- [WHAT IS NEEDED]:
Please continue the passage on the second edition of a book about the right, starting right after its final sentence; the material that follows it is separate.

(Beginning of TEXT SECTION)

Second, of all the criticisms this book has generated, the one that hit closest to home was the one I heard from readers rather than reviewers. This criticism was less substantive than structural: the book, readers complained, opened with a strongly argued thesis but then slipped into a seemingly shapeless collection of essays. Over the years, I have taken this criticism to heart. While I had a clear structure in mind for the first edition, that structure was plainly not conveyed to my readers.

For the second edition, I have overhauled the book. It now opens with three theoretical essays that set out the building blocks of the right. I call this “a primer” on reaction. It sets out what the right is reacting against (emancipatory movements of the left) and what it is seeking to protect (what I call “the private life of power”); how it makes its counterrevolutions through a reconfiguration of the old and a borrowing from the new; and the centrality of violence to its means and its ends.

(End of TEXT SECTION)
(Beginning of DATA FOR ANALYSIS)

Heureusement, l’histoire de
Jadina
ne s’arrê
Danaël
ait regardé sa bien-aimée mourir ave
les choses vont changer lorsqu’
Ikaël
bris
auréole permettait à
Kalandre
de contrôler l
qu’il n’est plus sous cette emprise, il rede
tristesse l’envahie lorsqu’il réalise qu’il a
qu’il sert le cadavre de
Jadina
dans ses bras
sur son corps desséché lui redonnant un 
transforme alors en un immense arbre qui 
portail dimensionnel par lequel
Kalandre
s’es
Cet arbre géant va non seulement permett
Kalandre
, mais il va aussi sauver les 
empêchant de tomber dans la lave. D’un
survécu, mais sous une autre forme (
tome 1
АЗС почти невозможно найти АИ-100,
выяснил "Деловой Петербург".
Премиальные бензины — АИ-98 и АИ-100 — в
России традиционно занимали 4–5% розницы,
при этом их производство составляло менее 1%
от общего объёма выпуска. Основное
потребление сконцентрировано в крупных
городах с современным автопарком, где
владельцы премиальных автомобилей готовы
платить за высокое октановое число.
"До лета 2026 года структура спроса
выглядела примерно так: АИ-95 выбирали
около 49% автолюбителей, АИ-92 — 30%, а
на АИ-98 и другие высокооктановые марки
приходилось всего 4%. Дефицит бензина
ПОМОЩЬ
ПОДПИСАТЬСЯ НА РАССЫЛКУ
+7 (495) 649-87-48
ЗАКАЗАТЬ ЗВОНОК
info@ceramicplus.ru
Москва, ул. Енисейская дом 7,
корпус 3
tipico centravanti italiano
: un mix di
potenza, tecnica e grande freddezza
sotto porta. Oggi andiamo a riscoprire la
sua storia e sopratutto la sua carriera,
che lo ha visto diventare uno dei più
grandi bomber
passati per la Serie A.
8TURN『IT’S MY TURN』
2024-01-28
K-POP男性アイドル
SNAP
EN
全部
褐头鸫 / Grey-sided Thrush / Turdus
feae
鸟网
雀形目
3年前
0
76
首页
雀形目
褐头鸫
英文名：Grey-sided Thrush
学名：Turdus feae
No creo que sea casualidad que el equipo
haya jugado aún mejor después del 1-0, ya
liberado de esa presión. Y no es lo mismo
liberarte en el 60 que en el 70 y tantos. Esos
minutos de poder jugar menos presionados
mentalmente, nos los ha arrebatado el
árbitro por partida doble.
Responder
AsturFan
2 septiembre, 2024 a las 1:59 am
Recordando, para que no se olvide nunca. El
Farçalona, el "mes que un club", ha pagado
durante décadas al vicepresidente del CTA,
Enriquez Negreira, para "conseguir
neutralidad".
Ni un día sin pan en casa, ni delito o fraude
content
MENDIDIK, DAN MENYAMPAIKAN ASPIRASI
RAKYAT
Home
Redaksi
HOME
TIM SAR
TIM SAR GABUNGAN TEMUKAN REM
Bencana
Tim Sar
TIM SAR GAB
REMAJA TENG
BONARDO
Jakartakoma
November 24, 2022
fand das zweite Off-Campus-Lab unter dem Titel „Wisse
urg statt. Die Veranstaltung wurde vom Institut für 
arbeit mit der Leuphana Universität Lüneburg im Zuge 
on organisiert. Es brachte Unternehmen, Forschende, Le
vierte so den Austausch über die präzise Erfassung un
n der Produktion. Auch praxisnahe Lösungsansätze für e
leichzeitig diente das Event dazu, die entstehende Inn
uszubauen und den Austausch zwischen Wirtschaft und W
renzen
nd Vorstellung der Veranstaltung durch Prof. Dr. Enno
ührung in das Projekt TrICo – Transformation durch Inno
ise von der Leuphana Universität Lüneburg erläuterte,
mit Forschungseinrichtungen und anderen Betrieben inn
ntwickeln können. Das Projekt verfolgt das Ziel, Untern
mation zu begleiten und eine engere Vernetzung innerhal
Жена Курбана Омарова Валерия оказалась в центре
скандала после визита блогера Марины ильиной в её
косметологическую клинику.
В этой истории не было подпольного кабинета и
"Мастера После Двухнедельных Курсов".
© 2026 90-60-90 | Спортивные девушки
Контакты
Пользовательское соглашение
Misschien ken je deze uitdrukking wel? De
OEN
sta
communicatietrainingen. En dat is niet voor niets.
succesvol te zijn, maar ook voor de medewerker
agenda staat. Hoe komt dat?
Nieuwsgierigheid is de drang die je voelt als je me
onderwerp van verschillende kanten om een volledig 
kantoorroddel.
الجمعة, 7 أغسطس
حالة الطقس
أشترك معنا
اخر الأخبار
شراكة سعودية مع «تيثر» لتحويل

(End of DATA FOR ANALYSIS)

- [WRITTEN REPLY]:
The remainder of the book is organized chronologically and geographically. Part 2 takes us to ground zero of reactionary politics: Europe’s old regimes from the seventeenth to the early twentieth centuries. Situated in three distinct moments of counterrevolutionary time—the English Civil War, the French Revolution, and the proto-socialist interregnum between the Paris Commune and the Bolshevik Revolution—it looks at how Hobbes, Burke, Nietzsche, and Hayek attempted to formulate a politics of privilege in and for a democratic age. The chapters on Burke, Nietzsche, and Hayek also focus on how these thinkers forged an aristocratic politics of war or the market in response to the rise of capitalism. Part 3 brings us to the reactionary apotheosis of US conservatism from the 1950s through today. Here I offer a close reading of five moments of the American reaction: Ayn Rand’s midcentury capitalist utopia; the fusion of racial and gender anxiety in the Republican Party of Barry Goldwater and Richard Nixon; the drums of war in the neoconservative imagination; and the Darwinist visions of Antonin Scalia and Donald Trump.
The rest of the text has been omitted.